Leluhur melanjutkan penjelasannya, bahwa selama perjalanan Nanashi untuk menemui keempat penjaga arah mata angin tersebut, Hasuko harus menemaninya sebagai penjaga desa. Sebab, kejadian seperti Nanashi langka terjadi selama berdirinya Desa Bunga Teratai.
Mereka kembali pulang, tak yakin apakah mereka mesti melakukan ini bersama. Terlebih, Hasuko baru saja bertemu dengan Nanashi semalam. Ia nampak tak yakin kalau perjalanan untuk mencari jati diri Nanashi akan berakhir dengan keberhasilan. Semuanya ada di tangan takdir yang tak pasti, pikirnya.
Nanashi melihat kerisauan yang dirasakan Hasuko, memegang tangan Hasuko.

“Aku minta maaf telah merepotkanmu begini.”
“Tak apa, memang sebagai Hasuko tugasku memang begini. Lagipula, kalau memang perjalanan ini membuat kita semakin erat, kenapa tidak?”

Sesampainya di kuil Hasuko, mereka langsung menyiapkan barang yang akan dibawa selama perjalanan mereka. Nanashi, tak yakin ingin membawa apa, akhirnya membantu Hasuko menyiapkan barangnya.

“Kamu tahu kenapa aku dipilih menjadi Hasuko?”

Hasuko memulai sebuah percakapan dengan kalimat pertanyaan itu. Tak yakin ingin membalas apa, ia hanya menjawab pertanyaan itu dengan menanyakan kenapa.

“Aku tidak pernah mengenal orang tuaku. Tiba-tiba saja aku di sini dipilih menjadi Hasuko.
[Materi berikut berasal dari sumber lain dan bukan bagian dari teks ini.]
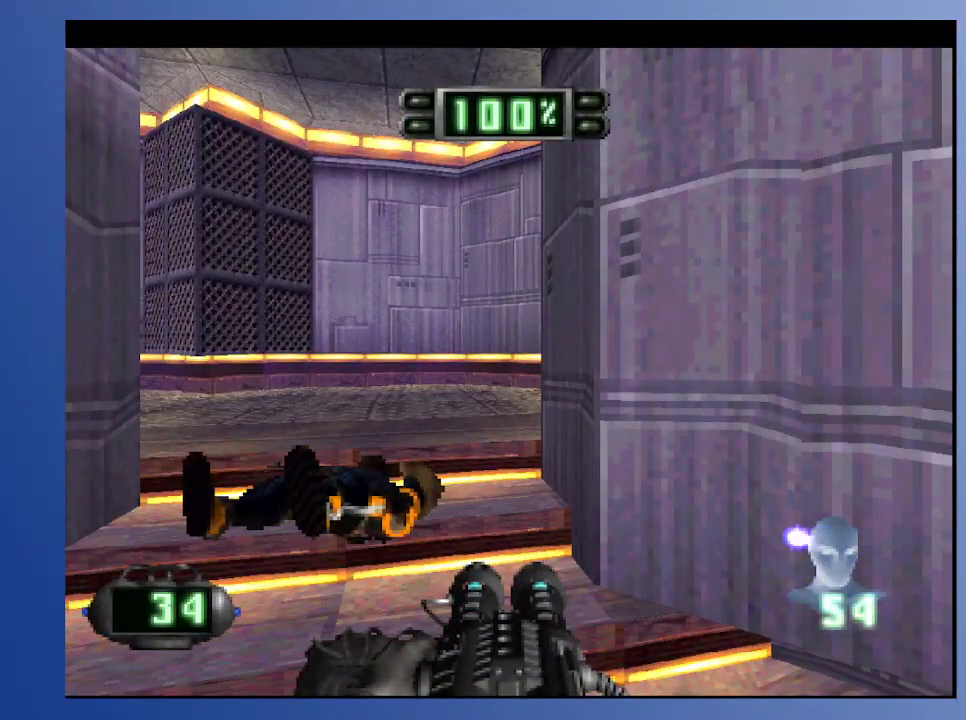
{"buttons": ["DPAD_LEFT"], "left_stick": "down", "right_stick": "center", "events": [[217, "DPAD_LEFT", "down"]]}
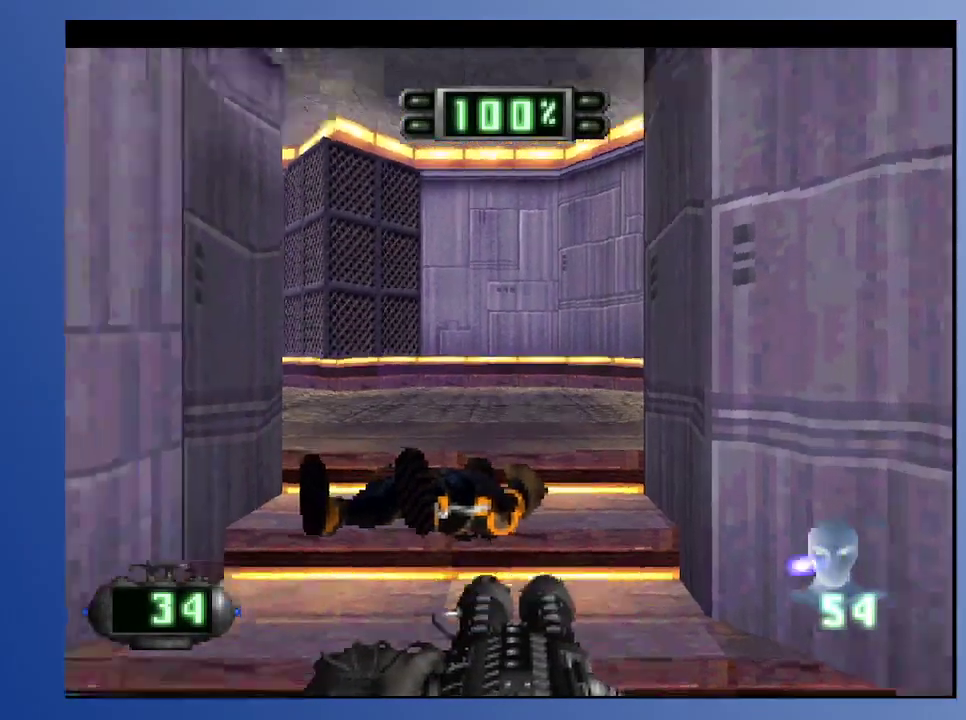
{"buttons": ["DPAD_LEFT"], "left_stick": "down", "right_stick": "center", "events": [[33, "DPAD_LEFT", "up"], [200, "DPAD_LEFT", "down"]]}
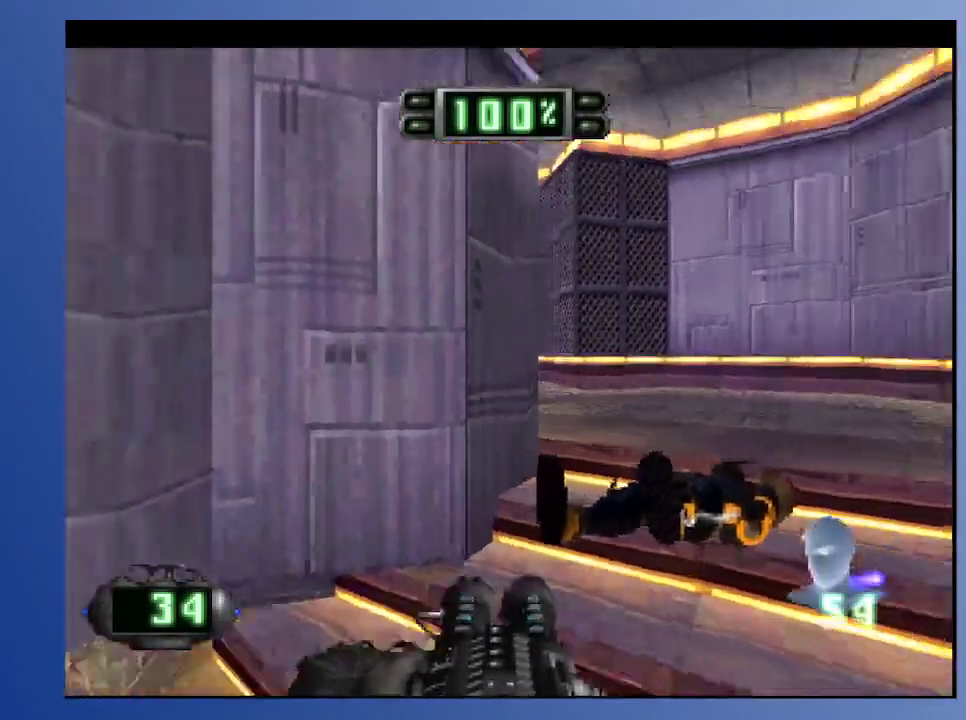
{"buttons": ["L2", "DPAD_UP"], "left_stick": "down", "right_stick": "center", "events": [[250, "DPAD_LEFT", "up"], [450, "DPAD_UP", "down"], [450, "L2", "down"]]}
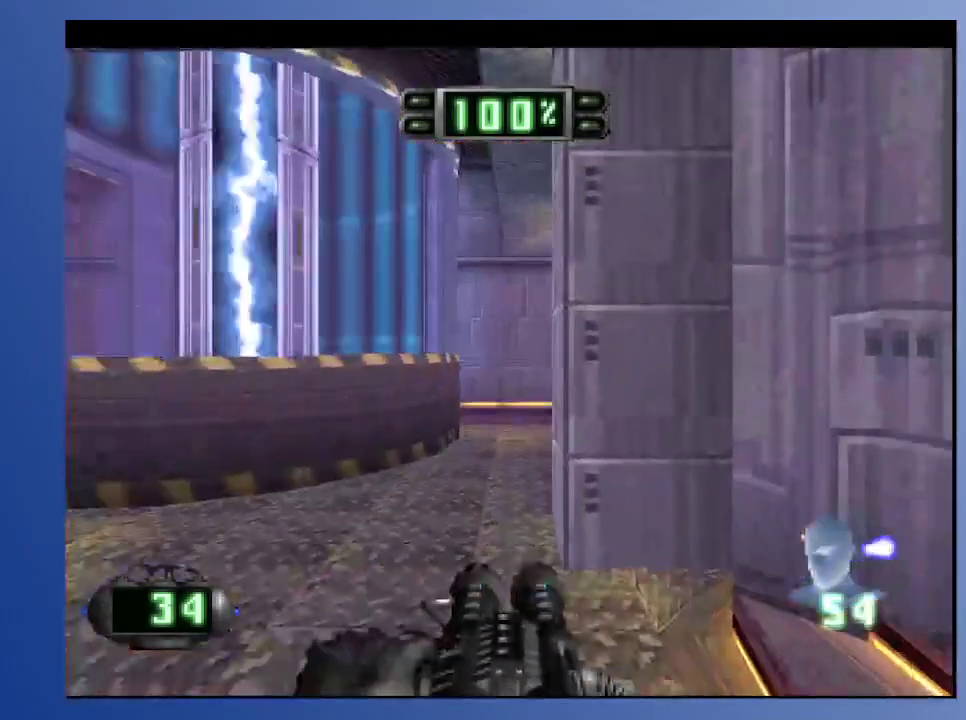
{"buttons": ["DPAD_RIGHT"], "left_stick": "down", "right_stick": "center", "events": [[150, "DPAD_UP", "up"], [183, "L2", "up"], [300, "DPAD_RIGHT", "down"]]}
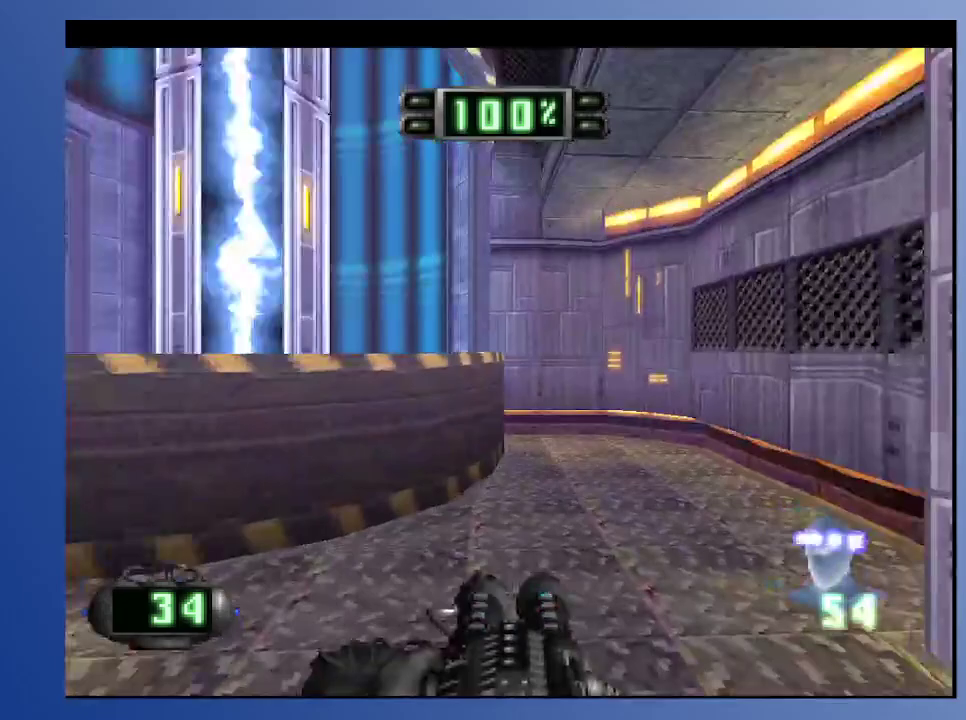
{"buttons": ["DPAD_UP"], "left_stick": "down", "right_stick": "center", "events": [[383, "DPAD_UP", "down"], [483, "DPAD_RIGHT", "up"]]}
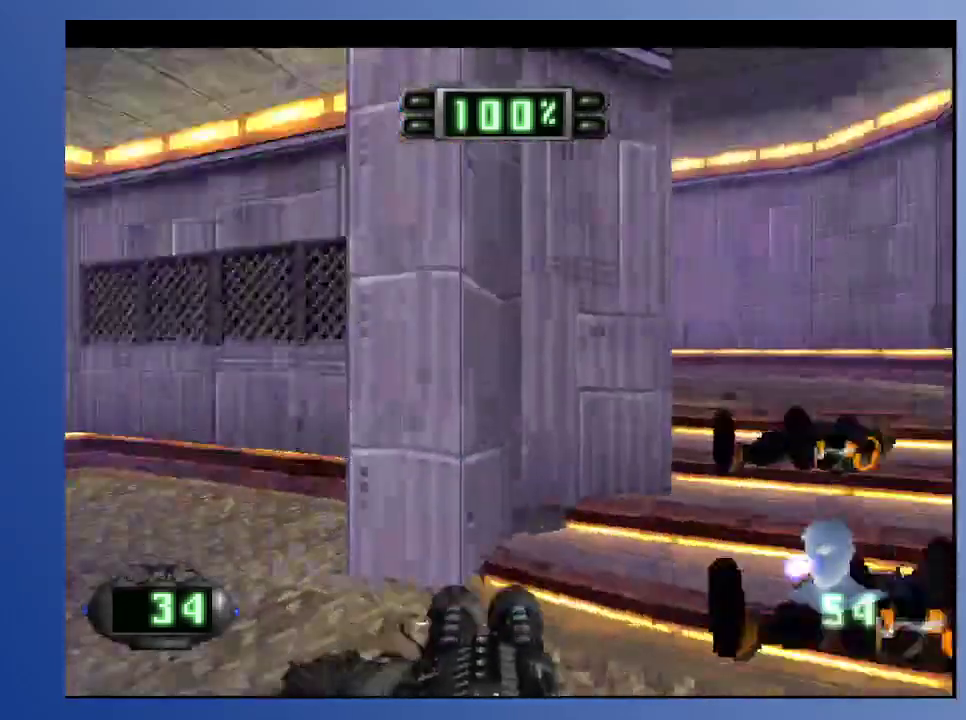
{"buttons": ["R2", "DPAD_UP", "DPAD_LEFT"], "left_stick": "down", "right_stick": "center", "events": [[50, "R2", "down"], [217, "R2", "up"], [283, "DPAD_LEFT", "down"], [433, "R2", "down"]]}
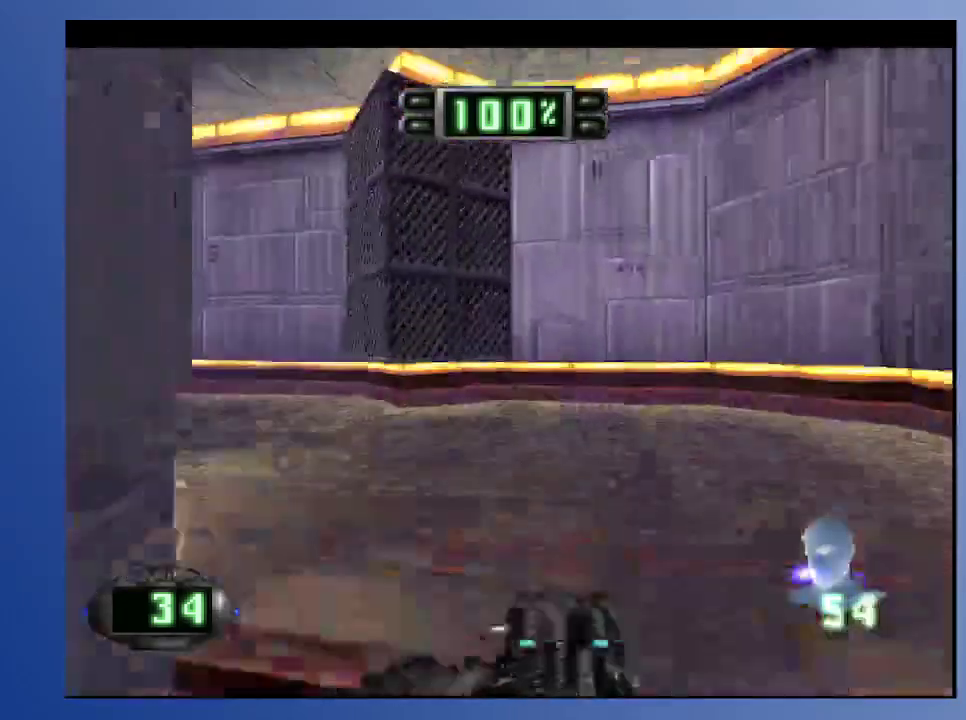
{"buttons": ["DPAD_LEFT"], "left_stick": "down", "right_stick": "center", "events": [[83, "R2", "up"], [133, "DPAD_LEFT", "up"], [133, "DPAD_UP", "up"], [283, "DPAD_LEFT", "down"], [300, "DPAD_UP", "down"], [333, "DPAD_UP", "up"]]}
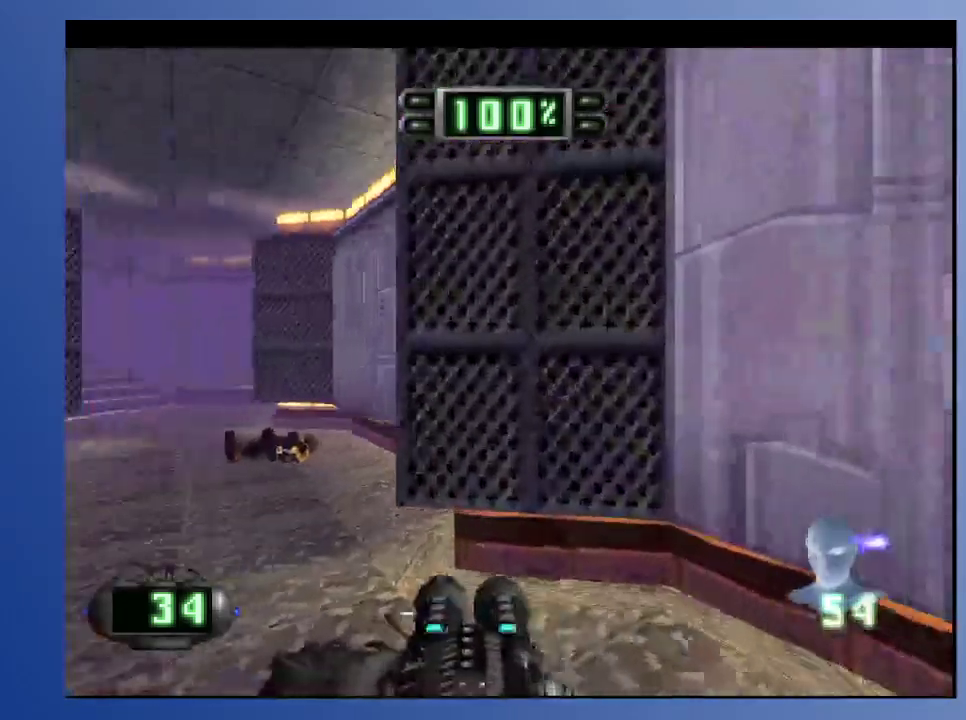
{"buttons": ["R2", "DPAD_UP"], "left_stick": "down", "right_stick": "center", "events": [[167, "DPAD_UP", "down"], [200, "DPAD_LEFT", "up"], [483, "R2", "down"]]}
Katanya aku memiliki kelebihan yang istimewa.”
“Kelebihan itu?”
“Entahlah. Aku juga tidak mengerti. Jujur saja aku ingin menjadi gadis biasa saja. Aku bersifat seperti tadi pagi itu berbeda dengan aku yang ada di depan orang-orang di desa ini. Aku dituntut untuk menjadi.. seseorang yang bukan aku. Mungkin inilah kesempatanku untuk lari. Kamu mau menemaniku lari dari sini?”
“Kamu tahu, Hasuko? Kalau saja kamu lari..”
“Kalau aku lari, desa ini akan hancur. Begitu katamu?”

sela Hasuko.

“Bukan, Hasuko. Bukan begitu. Mungkin saja kamu bisa berlari dari sini. Tapi apa kehidupan di luar sana memang untukmu? Aku iri kepadamu, Hasuko. Kamu dipersiapkan untuk ini. Aku tidak. Lagipula, bagaimana kamu melupakan satu-satunya kehidupan yang kamu punya?”

Hasuko hanya terdiam. Ruangan itu tiba-tiba menjadi hening. Hanya kekosongan yang menemani mereka.

“Mungkin,” Nanashi melanjutkan. “Memang perjalanan ini sebetulnya diperuntukkan kepadaku. Tapi selagi kita dalam perjalanan, kita akan menemui banyak hal. Kamu mungkin tidak perlu menemui empat penjaga itu. Tapi yang jelas kita akan mempelajari banyak hal. Aku pikir itu akan mengembangkan diriku juga dirimu. Tenang, Hasuko. Dalam perjalanan ini, kamu tidak sendirian.”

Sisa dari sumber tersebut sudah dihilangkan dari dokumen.